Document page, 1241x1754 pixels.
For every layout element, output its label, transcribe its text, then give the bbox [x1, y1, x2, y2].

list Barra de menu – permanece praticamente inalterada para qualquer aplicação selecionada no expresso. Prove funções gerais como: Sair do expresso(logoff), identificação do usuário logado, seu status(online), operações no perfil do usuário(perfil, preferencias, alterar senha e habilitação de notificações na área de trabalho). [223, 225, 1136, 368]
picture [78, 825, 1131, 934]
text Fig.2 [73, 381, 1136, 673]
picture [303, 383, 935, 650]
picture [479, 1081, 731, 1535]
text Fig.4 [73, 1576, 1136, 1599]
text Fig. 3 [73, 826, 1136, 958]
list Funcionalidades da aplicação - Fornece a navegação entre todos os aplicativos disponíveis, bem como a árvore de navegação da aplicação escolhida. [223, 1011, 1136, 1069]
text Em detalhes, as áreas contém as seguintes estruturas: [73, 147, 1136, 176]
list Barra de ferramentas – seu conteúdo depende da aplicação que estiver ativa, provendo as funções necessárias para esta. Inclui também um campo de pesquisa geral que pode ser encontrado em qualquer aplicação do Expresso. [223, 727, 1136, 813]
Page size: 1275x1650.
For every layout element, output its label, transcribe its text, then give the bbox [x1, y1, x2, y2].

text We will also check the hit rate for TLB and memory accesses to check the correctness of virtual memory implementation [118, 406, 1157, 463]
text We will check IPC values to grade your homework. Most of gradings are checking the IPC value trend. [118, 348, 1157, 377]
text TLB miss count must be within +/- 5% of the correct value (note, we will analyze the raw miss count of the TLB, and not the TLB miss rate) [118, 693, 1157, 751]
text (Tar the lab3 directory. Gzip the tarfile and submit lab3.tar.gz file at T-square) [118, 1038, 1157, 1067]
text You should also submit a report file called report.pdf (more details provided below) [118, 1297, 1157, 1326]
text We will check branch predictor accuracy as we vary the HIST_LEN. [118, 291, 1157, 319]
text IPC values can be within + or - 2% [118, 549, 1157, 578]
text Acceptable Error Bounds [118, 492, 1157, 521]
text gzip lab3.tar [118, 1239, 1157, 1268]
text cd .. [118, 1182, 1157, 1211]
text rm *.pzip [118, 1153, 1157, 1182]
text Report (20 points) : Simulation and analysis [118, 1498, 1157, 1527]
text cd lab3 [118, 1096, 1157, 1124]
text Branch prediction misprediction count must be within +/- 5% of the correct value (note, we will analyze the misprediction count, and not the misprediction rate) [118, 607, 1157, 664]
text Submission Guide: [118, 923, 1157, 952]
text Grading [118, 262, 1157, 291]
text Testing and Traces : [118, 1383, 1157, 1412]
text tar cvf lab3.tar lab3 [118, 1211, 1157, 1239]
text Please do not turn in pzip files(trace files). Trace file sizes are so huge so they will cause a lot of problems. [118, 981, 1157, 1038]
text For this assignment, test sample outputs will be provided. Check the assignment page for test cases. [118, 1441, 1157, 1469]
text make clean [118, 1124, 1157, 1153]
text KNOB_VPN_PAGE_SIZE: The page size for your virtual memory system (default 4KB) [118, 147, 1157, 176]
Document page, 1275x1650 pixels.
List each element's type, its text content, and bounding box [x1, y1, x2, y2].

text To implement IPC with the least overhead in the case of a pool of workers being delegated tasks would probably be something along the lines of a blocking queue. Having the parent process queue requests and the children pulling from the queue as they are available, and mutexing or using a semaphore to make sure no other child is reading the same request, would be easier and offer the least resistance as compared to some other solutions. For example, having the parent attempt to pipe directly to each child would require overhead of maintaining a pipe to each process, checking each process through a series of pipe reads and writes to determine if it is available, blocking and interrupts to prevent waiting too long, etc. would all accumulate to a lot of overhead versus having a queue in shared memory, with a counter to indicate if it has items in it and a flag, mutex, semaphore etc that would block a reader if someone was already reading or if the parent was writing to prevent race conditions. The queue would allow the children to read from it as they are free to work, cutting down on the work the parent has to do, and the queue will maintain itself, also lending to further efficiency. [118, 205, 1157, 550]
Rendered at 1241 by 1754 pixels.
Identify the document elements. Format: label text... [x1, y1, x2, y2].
•••
> **What the exercise asks**: Go through all the items above, switch every "transcribe" to "write out", and give them again with nothing else changed.

> **Task output**:
Document page, 1241x1754 pixels.
For every layout element, output its label, write out its text, then give the bbox [x1, y1, x2, y2].

list Barra de menu – permanece praticamente inalterada para qualquer aplicação selecionada no expresso. Prove funções gerais como: Sair do expresso(logoff), identificação do usuário logado, seu status(online), operações no perfil do usuário(perfil, preferencias, alterar senha e habilitação de notificações na área de trabalho). [223, 225, 1136, 368]
picture [78, 825, 1131, 934]
text Fig.2 [73, 381, 1136, 673]
picture [303, 383, 935, 650]
picture [479, 1081, 731, 1535]
text Fig.4 [73, 1576, 1136, 1599]
text Fig. 3 [73, 826, 1136, 958]
list Funcionalidades da aplicação - Fornece a navegação entre todos os aplicativos disponíveis, bem como a árvore de navegação da aplicação escolhida. [223, 1011, 1136, 1069]
text Em detalhes, as áreas contém as seguintes estruturas: [73, 147, 1136, 176]
list Barra de ferramentas – seu conteúdo depende da aplicação que estiver ativa, provendo as funções necessárias para esta. Inclui também um campo de pesquisa geral que pode ser encontrado em qualquer aplicação do Expresso. [223, 727, 1136, 813]
Page size: 1275x1650.
For every layout element, output its label, write out its text, then give the bbox [x1, y1, x2, y2].

text We will also check the hit rate for TLB and memory accesses to check the correctness of virtual memory implementation [118, 406, 1157, 463]
text We will check IPC values to grade your homework. Most of gradings are checking the IPC value trend. [118, 348, 1157, 377]
text TLB miss count must be within +/- 5% of the correct value (note, we will analyze the raw miss count of the TLB, and not the TLB miss rate) [118, 693, 1157, 751]
text (Tar the lab3 directory. Gzip the tarfile and submit lab3.tar.gz file at T-square) [118, 1038, 1157, 1067]
text You should also submit a report file called report.pdf (more details provided below) [118, 1297, 1157, 1326]
text We will check branch predictor accuracy as we vary the HIST_LEN. [118, 291, 1157, 319]
text IPC values can be within + or - 2% [118, 549, 1157, 578]
text Acceptable Error Bounds [118, 492, 1157, 521]
text gzip lab3.tar [118, 1239, 1157, 1268]
text cd .. [118, 1182, 1157, 1211]
text rm *.pzip [118, 1153, 1157, 1182]
text Report (20 points) : Simulation and analysis [118, 1498, 1157, 1527]
text cd lab3 [118, 1096, 1157, 1124]
text Branch prediction misprediction count must be within +/- 5% of the correct value (note, we will analyze the misprediction count, and not the misprediction rate) [118, 607, 1157, 664]
text Submission Guide: [118, 923, 1157, 952]
text Grading [118, 262, 1157, 291]
text Testing and Traces : [118, 1383, 1157, 1412]
text tar cvf lab3.tar lab3 [118, 1211, 1157, 1239]
text Please do not turn in pzip files(trace files). Trace file sizes are so huge so they will cause a lot of problems. [118, 981, 1157, 1038]
text For this assignment, test sample outputs will be provided. Check the assignment page for test cases. [118, 1441, 1157, 1469]
text make clean [118, 1124, 1157, 1153]
text KNOB_VPN_PAGE_SIZE: The page size for your virtual memory system (default 4KB) [118, 147, 1157, 176]
Document page, 1275x1650 pixels.
List each element's type, its text content, and bounding box [x1, y1, x2, y2].

text To implement IPC with the least overhead in the case of a pool of workers being delegated tasks would probably be something along the lines of a blocking queue. Having the parent process queue requests and the children pulling from the queue as they are available, and mutexing or using a semaphore to make sure no other child is reading the same request, would be easier and offer the least resistance as compared to some other solutions. For example, having the parent attempt to pipe directly to each child would require overhead of maintaining a pipe to each process, checking each process through a series of pipe reads and writes to determine if it is available, blocking and interrupts to prevent waiting too long, etc. would all accumulate to a lot of overhead versus having a queue in shared memory, with a counter to indicate if it has items in it and a flag, mutex, semaphore etc that would block a reader if someone was already reading or if the parent was writing to prevent race conditions. The queue would allow the children to read from it as they are free to work, cutting down on the work the parent has to do, and the queue will maintain itself, also lending to further efficiency. [118, 205, 1157, 550]
Rendered at 1241 by 1754 pixels.
Identify the document elements. Format: label text... [x1, y1, x2, y2].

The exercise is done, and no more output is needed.